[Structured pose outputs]
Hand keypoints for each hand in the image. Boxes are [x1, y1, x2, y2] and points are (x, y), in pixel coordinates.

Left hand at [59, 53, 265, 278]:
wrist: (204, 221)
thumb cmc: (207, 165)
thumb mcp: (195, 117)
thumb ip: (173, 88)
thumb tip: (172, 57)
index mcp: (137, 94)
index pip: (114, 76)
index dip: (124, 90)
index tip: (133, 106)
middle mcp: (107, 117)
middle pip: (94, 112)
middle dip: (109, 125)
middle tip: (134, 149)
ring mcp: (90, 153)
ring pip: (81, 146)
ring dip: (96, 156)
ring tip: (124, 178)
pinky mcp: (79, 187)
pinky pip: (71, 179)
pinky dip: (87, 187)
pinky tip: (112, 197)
...
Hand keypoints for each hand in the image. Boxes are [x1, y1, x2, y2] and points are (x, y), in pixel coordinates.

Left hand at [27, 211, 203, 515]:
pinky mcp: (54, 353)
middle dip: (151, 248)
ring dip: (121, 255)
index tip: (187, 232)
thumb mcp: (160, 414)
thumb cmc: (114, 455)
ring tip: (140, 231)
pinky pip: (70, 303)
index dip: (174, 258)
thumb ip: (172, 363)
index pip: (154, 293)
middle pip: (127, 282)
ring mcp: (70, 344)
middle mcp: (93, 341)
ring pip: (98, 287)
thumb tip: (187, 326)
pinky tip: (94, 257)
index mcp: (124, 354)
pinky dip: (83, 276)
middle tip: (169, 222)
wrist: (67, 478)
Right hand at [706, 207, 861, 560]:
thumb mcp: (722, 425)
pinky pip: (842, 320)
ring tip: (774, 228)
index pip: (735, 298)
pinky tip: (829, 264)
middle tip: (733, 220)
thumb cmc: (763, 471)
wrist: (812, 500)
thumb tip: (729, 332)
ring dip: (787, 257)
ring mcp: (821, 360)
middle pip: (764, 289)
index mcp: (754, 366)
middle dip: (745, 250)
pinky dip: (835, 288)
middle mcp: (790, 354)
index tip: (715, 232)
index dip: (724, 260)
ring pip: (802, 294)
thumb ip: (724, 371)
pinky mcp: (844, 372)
* * *
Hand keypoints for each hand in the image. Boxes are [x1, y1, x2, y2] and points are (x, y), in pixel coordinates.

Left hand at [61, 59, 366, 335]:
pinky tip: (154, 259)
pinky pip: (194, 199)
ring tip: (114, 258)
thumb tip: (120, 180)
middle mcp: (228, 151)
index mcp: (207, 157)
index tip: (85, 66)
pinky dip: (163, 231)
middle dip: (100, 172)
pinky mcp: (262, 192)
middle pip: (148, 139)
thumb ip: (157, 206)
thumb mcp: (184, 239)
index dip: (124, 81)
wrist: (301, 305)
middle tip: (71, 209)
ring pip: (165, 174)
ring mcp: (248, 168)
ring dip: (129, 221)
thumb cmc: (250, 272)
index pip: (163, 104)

Directions:
Look back at the entries above and repeat, unchanged, every line from the line holding "pinky mcp: (54, 353)" through the line holding "middle tip: (733, 220)".

Exercise answer:
pinky mcp: (54, 353)
middle dip: (151, 248)
ring dip: (121, 255)
index tip: (187, 232)
thumb mcp: (160, 414)
thumb cmc: (114, 455)
ring tip: (140, 231)
pinky pip: (70, 303)
index dip: (174, 258)
thumb ip: (172, 363)
index pip: (154, 293)
middle pip: (127, 282)
ring mcp: (70, 344)
middle mcp: (93, 341)
ring pip: (98, 287)
thumb tip: (187, 326)
pinky tip: (94, 257)
index mcp: (124, 354)
pinky dip: (83, 276)
middle tip: (169, 222)
wrist: (67, 478)
Right hand at [706, 207, 861, 560]:
thumb mcp: (722, 425)
pinky pip: (842, 320)
ring tip: (774, 228)
index pip: (735, 298)
pinky tip: (829, 264)
middle tip: (733, 220)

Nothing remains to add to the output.